最近、ドラッカーの『プロフェッショナルの条件』という本を読んでいたところ、個人的に面白い箇所があったので引用。
コミュニケーションの原則について。
様々な宗教の公案の中に、
「無人の山中で木が倒れたとき、音はするか」
という問いがあるそうです。
答えはノー。
音波は発生するが、誰かがその音を聞かない限りは音はせず、音は知覚されて初めて音になる。
この内容が示唆するのは、
コミュニケーションは受け手によって成立する
ということ。
もう何が言いたいかは分かると思いますが、ディベートも同じことが当てはまります。
つまり、ディベートという一種のコミュニケーション、さらに踏み込んで言えば、ディベートにおけるある主張が有効に成立するか否かは、コミュニケーションの受け手たるジャッジに100%依存するわけです。

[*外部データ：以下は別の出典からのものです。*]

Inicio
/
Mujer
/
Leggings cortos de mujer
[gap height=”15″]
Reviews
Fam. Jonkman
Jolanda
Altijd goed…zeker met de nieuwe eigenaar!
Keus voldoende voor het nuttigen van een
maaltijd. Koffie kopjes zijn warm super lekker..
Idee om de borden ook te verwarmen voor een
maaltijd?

これを念頭におけば、ラウンドの後にジャッジに噛み付いたり、しつこく文句を言うのがいかにナンセンスか分かるのでは無いでしょうか。
ジャッジが理解できなければ、そのアーギュメントは無かったのと同義であり、
その帰結としての敗北の責任も100%ディベーターが負うのです。
噂でしか聞いてないのですが、最近ジャッジに噛み付く人がまた増えてきたとの話をちらほら耳にします。
もしそれが本当ならもう一度コミュニケーションとはなんなのかという原則論を考えることや、知的な謙虚さのようなものを持つことが大事かと思います。
現役の頃は、納得のいかないジャッジをされたり、または自らがしてしまったりということは多々ありましたが、最終的にはこのシンプルな結論に収まるかと。
もちろんこれをジャッジがてきとーにジャッジすることの言い訳にするのは論外ですが。
聞いてくれる人がいないと、ディベートという競技は成立しないのです。